Por: Rodrigo Fonseca - Especial para o Correio da Manhã

O flamingo alça seu voo carioca

O diretor Diego Céspedes e o ator Matías Catalán no Armazém da Utopia | Foto: Rodrigo Fonseca

Diretor e ator da produção chilena premiada em Cannes discutem aceitação numa América Latina assolada pela transfobia

Vencedor do Prix Un Certain Regard de Cannes, o contagiante drama de CEP chileno "O Olhar Misterioso do Flamingo" ("La Misteriosa Mirada Del Flamenco"), de Diego Céspedes, hoje dispara na procura do público, na venda de ingressos da Prrmière Latina do Festival do Rio, de onde há de sair como um hit.

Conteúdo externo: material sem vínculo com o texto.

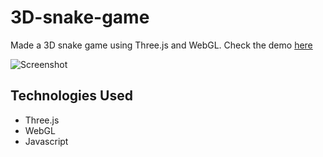 # 3D-snake-game
Made a 3D snake game using Three.js and WebGL.
Check the demo [here](https://roshan0708.github.io/3D-snake-game/)

![Screenshot](https://user-images.githubusercontent.com/60403638/84580931-9ff02980-adf9-11ea-97e9-cf6d7942da29.jpg)


## Technologies Used
* Three.js
* WebGL
* Javascript
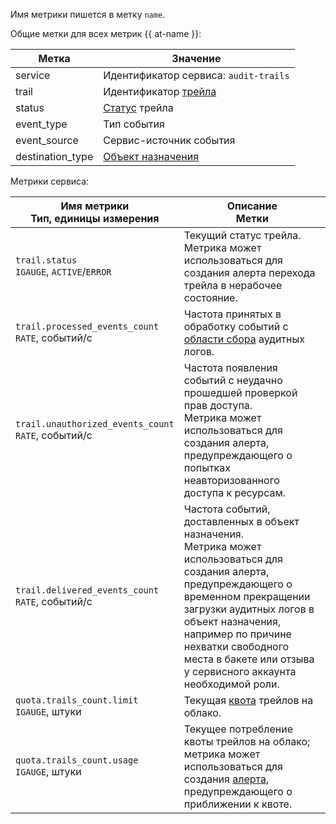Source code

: Имя метрики пишется в метку `name`.

Общие метки для всех метрик {{ at-name }}:

| Метка | Значение |
| --- | --- |
service | Идентификатор сервиса: `audit-trails`
trail | Идентификатор [трейла](../../../audit-trails/concepts/trail.md) |
status | [Статус](../../../audit-trails/concepts/trail.md#status) трейла |
event_type | Тип события |
event_source | Сервис-источник события |
destination_type | [Объект назначения](../../../audit-trails/concepts/trail.md#target) |

Метрики сервиса:

| Имя метрики<br>Тип, единицы измерения | Описание<br>Метки |
| --- | --- |
`trail.status`<br>`IGAUGE`, `ACTIVE`/`ERROR` | Текущий статус трейла.<br>Метрика может использоваться для создания алерта перехода трейла в нерабочее состояние. |
`trail.processed_events_count`<br>`RATE`, событий/с | Частота принятых в обработку событий с [области сбора](../../../audit-trails/concepts/trail.md#collecting-area) аудитных логов. |
`trail.unauthorized_events_count`<br>`RATE`, событий/с | Частота появления событий с неудачно прошедшей проверкой прав доступа.<br>Метрика может использоваться для создания алерта, предупреждающего о попытках неавторизованного доступа к ресурсам. |
`trail.delivered_events_count`<br>`RATE`, событий/с | Частота событий, доставленных в объект назначения.<br>Метрика может использоваться для создания алерта, предупреждающего о временном прекращении загрузки аудитных логов в объект назначения, например по причине нехватки свободного места в бакете или отзыва у сервисного аккаунта необходимой роли. |
`quota.trails_count.limit`<br>`IGAUGE`, штуки | Текущая [квота](../../../audit-trails/concepts/limits.md) трейлов на облако. |
`quota.trails_count.usage`<br>`IGAUGE`, штуки | Текущее потребление квоты трейлов на облако; метрика может использоваться для создания [алерта](../../../monitoring/concepts/alerting.md), предупреждающего о приближении к квоте. |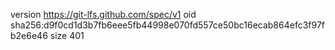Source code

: version https://git-lfs.github.com/spec/v1
oid sha256:d9f0cd1d3b7fb6eee5fb44998e070fd557ce50bc16ecab864efc3f97fb2e6e46
size 401
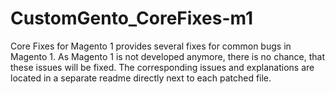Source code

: # CustomGento_CoreFixes-m1
Core Fixes for Magento 1 provides several fixes for common bugs in Magento 1. As Magento 1 is not developed anymore, there is no chance, that these issues will be fixed. The corresponding issues and explanations are located in a separate readme directly next to each patched file.
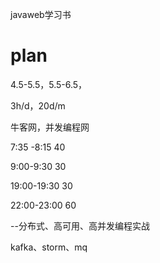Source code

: javaweb学习书

# plan

4.5-5.5，5.5-6.5，

3h/d，20d/m

牛客网，并发编程网

7:35 -8:15 40

9:00-9:30 30

19:00-19:30 30

22:00-23:00 60

--分布式、高可用、高并发编程实战

kafka、storm、mq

Tem mais uma sessão dele no domingo, 12/10 (que será a data de encerramento da maratona carioca), 21h, no Estação NET Gávea. O evento acolheu Céspedes e o ator Matias Catalán, estrela n.1 dessa produção, que foi um acontecimento na Croisette em maio e vai representar seu país no Oscar. Filas gigantes se formaram nas projeções dessa reconstituição histórica da vida no norte do Chile no início dos anos 1980, numa área de mineração na qual um cabaré de mulheres trans e travestis enfrenta o boom da Aids sob a fúria da população masculina de trabalhadores.

"Como a organização da sociedade é desconectada dos afetos e dos desejos, a raiz de todo conflito de gênero é o medo e dele nasce o ódio", diz Céspedes num encontro com o Correio da Manhã no Armazém da Utopia, a sede do Festival, no Cais do Porto.

"Todo confronto no nosso filme se resolve pelo amor, inclusive o materno, no momento em que Flamingo assume um papel protetor, de mãe", complementava Matias, ao lado do diretor.

Tudo no longa-metragem deles é visto pelos olhos de uma menina, Lidia (Tamara Cortes), tratada como filha pela performer Flamingo (papel de Matías), alvo de transfobia. Na trama, o contágio do HIV é tratado com misticismo, numa crença de que a "peste" se espalha pela troca de olhares.

"A menção explícita que o filme faz aos anos 1980 é curta e rápida, pois conversei com a equipe, na fotografia e na direção de arte, para que o tempo não ficasse tão marcado, a fim de mostrar que a violência contra trans hoje cresce tanto como na época em que o enredo se passa, sobretudo na América Latina", diz Céspedes, que vê "O Olhar Misterioso do Flamingo" se tornar um ímã de plateias por onde passa. "Não sei se somos representativos da imagem padrão do cinema chileno, pois nos vinculamos com uma linhagem que traz novos rostos vindos de classes sociais mais pobres, como eu. É um Chile mais cotidiano".